THE PROBLEM:
In the records below, find the line containing "middle dip: (336, 358)" and the line containing "pinky tip: (224, 343)"; please repeat exactly the lines from one to the other, both included, and nothing more.

Extracted data entries:
* * * * * * *
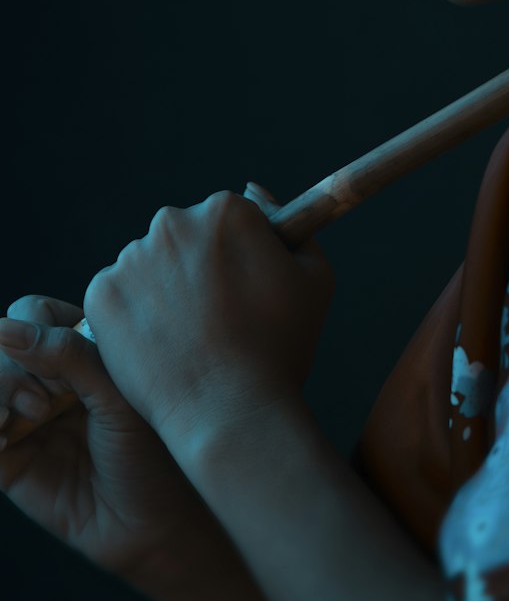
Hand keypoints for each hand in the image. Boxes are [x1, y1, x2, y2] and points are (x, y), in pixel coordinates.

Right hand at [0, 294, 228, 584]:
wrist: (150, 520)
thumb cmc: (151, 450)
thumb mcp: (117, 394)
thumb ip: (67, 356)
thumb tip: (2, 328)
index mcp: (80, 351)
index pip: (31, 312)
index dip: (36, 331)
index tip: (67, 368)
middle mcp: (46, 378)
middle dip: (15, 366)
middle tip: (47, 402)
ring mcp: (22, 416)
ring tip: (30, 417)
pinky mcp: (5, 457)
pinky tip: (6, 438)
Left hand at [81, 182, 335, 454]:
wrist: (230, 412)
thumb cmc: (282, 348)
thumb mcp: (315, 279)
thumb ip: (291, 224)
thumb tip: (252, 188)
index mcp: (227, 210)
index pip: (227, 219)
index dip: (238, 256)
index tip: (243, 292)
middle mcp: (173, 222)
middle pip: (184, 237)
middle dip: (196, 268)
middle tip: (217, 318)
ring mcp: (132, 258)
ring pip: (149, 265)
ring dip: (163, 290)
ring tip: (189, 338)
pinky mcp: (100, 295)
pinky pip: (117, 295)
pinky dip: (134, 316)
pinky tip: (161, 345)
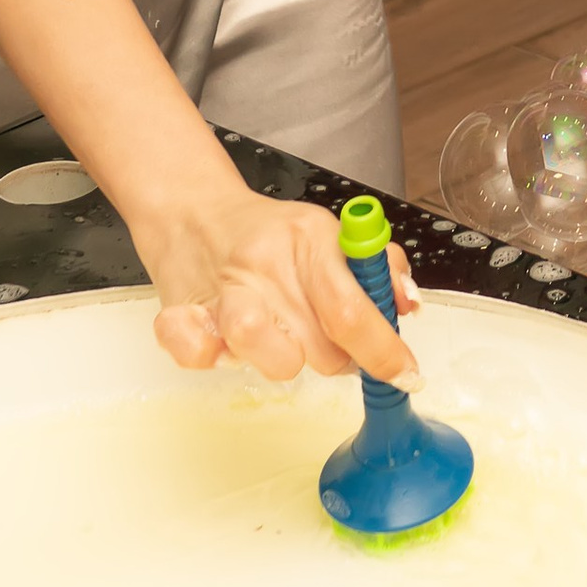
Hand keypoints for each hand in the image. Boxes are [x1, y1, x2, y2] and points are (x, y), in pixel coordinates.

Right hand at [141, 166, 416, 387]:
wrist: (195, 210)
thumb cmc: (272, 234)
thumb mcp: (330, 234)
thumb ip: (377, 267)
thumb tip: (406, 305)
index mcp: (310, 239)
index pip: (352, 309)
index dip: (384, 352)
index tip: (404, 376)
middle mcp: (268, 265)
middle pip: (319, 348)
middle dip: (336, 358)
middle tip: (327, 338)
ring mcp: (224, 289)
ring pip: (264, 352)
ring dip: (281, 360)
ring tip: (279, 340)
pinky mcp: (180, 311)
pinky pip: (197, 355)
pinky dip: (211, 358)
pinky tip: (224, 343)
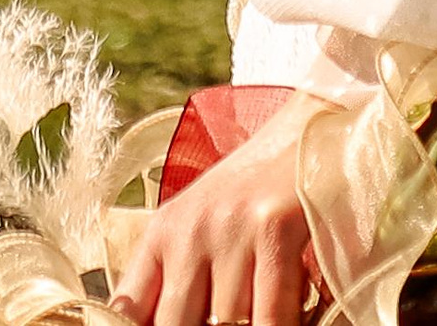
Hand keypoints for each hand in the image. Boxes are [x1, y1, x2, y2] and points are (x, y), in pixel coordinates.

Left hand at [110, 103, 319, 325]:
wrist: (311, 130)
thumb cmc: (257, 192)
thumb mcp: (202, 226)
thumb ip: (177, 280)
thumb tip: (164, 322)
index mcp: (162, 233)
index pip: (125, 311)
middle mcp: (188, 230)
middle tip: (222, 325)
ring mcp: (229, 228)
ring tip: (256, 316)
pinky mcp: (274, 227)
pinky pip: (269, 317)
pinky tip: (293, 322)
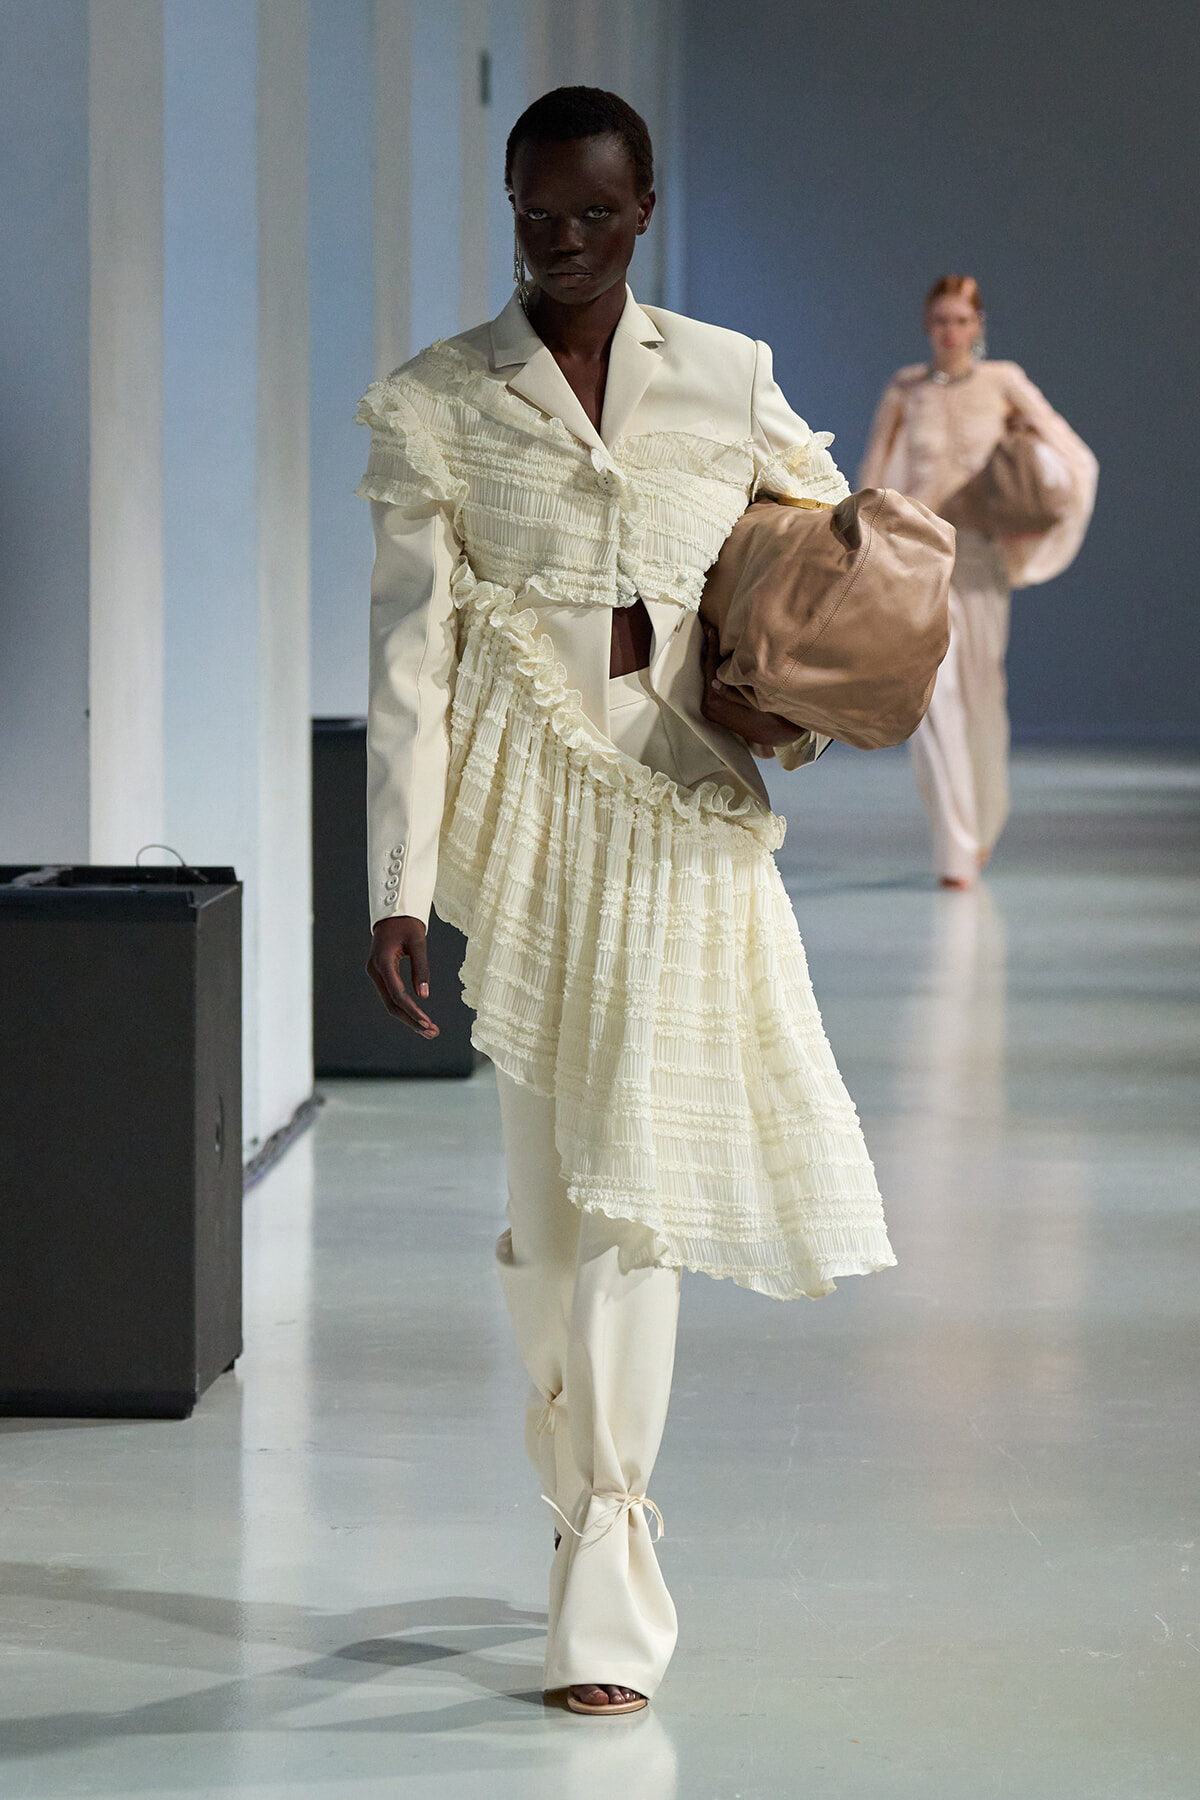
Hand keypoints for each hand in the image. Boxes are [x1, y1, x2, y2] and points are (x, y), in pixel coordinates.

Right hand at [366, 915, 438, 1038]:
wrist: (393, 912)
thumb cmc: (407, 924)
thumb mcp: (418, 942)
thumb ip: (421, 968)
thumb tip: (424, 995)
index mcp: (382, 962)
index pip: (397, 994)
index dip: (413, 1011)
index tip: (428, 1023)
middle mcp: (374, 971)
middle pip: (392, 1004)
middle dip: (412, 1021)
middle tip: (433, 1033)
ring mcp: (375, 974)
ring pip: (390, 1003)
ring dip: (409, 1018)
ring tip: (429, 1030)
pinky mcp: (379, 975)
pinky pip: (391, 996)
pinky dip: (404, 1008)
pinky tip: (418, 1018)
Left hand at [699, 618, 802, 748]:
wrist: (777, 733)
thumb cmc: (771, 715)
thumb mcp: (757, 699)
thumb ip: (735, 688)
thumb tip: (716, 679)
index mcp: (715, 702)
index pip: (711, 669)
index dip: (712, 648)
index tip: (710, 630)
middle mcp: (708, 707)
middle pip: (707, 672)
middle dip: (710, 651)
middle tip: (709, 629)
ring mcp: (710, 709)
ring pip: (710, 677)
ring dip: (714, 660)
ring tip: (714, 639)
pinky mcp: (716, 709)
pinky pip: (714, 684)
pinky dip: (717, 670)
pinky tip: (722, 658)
* * * * * * *
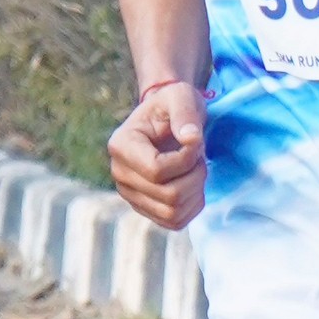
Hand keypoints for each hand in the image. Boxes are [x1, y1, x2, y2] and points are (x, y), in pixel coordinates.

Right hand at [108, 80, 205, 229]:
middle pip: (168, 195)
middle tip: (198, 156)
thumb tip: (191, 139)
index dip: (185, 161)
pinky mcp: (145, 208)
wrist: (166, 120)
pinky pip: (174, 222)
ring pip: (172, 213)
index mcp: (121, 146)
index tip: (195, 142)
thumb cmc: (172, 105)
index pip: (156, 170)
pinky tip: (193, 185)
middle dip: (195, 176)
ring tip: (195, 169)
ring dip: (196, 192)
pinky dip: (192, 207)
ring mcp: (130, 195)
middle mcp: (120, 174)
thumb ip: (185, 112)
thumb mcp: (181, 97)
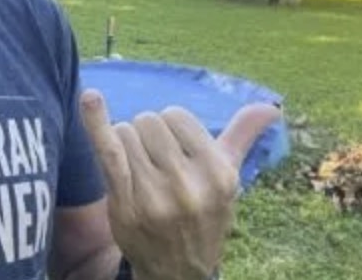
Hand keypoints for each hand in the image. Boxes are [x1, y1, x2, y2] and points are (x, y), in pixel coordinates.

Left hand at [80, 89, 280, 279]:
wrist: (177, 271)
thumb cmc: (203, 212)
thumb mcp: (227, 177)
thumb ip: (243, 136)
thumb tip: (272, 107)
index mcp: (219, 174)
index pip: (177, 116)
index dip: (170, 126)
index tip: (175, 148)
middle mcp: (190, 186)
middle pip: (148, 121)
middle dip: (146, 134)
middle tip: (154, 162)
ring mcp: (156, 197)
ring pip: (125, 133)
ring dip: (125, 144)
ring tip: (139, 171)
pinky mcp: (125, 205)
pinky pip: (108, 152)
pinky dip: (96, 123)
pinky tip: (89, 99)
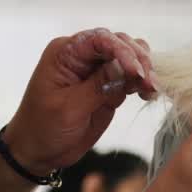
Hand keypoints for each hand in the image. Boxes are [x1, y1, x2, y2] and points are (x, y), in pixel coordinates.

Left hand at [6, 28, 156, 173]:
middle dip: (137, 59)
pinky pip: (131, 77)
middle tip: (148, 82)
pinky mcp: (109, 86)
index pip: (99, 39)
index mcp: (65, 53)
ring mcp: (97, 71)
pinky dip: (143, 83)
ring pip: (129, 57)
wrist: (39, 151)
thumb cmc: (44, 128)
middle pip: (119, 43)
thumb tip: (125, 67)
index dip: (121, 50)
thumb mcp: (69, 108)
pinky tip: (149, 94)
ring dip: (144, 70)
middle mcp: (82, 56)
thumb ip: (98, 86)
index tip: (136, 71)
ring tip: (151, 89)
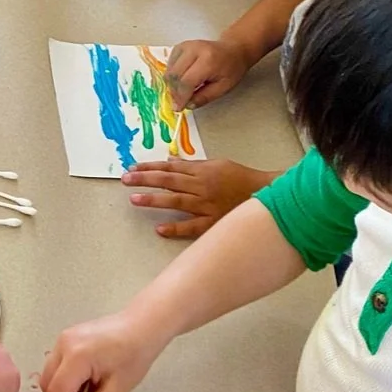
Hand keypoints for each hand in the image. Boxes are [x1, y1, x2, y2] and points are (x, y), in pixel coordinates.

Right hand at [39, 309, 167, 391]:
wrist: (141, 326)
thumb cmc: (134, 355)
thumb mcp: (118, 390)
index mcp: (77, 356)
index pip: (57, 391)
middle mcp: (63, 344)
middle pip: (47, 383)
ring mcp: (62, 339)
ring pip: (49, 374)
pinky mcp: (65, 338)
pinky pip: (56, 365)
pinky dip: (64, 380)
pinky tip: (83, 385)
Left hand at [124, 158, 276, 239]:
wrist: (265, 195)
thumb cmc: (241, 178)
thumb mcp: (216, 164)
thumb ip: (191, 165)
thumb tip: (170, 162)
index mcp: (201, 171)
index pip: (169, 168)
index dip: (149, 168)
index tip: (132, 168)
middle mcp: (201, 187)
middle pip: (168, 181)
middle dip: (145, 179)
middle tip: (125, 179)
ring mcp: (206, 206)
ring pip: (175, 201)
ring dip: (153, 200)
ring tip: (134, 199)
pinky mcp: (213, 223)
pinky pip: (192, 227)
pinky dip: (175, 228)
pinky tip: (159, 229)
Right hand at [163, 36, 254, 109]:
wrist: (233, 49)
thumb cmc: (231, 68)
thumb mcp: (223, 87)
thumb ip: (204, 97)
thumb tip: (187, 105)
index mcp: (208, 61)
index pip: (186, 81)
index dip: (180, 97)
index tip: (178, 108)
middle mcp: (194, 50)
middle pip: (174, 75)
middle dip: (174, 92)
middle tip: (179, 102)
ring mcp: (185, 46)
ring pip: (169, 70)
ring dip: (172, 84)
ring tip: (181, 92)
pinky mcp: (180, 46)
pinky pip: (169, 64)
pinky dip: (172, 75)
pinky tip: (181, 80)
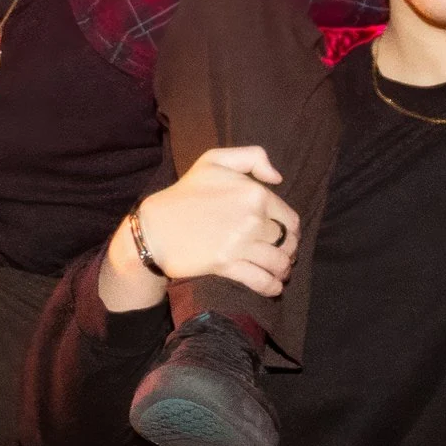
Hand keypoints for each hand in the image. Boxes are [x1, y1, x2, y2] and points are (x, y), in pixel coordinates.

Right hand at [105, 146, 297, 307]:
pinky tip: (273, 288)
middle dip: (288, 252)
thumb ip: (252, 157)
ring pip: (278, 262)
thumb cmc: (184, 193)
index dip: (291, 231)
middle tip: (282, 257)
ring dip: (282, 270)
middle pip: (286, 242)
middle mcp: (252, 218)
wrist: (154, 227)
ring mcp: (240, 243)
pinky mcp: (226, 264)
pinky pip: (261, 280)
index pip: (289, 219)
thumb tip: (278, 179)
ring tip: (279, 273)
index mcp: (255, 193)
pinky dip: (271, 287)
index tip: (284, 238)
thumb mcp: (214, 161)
* * * * * * *
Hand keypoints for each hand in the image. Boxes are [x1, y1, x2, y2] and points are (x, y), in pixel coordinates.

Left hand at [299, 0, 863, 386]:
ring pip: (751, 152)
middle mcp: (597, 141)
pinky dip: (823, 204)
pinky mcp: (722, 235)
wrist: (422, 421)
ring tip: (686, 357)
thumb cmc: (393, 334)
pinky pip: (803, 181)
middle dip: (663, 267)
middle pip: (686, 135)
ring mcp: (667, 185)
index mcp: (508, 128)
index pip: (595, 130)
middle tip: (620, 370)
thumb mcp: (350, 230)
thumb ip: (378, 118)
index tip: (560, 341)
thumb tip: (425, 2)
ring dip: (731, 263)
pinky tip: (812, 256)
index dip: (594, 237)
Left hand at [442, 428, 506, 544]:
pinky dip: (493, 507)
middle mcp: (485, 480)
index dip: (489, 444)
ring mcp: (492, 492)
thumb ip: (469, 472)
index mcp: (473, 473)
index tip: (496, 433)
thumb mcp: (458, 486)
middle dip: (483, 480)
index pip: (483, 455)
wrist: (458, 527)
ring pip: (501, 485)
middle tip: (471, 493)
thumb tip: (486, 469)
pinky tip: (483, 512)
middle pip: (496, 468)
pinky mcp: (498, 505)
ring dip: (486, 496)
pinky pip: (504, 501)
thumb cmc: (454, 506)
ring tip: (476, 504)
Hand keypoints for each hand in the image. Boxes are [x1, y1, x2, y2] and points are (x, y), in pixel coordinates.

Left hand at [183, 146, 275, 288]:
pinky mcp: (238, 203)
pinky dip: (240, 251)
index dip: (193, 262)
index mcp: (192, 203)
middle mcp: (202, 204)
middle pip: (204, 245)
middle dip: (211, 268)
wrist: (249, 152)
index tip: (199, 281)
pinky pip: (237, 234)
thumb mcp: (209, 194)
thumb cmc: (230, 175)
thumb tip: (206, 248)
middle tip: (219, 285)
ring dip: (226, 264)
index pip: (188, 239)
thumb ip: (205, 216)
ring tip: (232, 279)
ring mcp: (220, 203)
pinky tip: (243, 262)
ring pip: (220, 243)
* * * * * * *
OUTPUT OF THE EXERCISE:
middle dip: (336, 358)
middle tip: (327, 338)
ring mcp: (224, 289)
ring pip: (264, 352)
ring dip: (281, 360)
ring tip: (279, 340)
pinky mcp: (180, 311)
pinky pip: (197, 355)
pinky dip: (211, 358)
pinky tip: (224, 343)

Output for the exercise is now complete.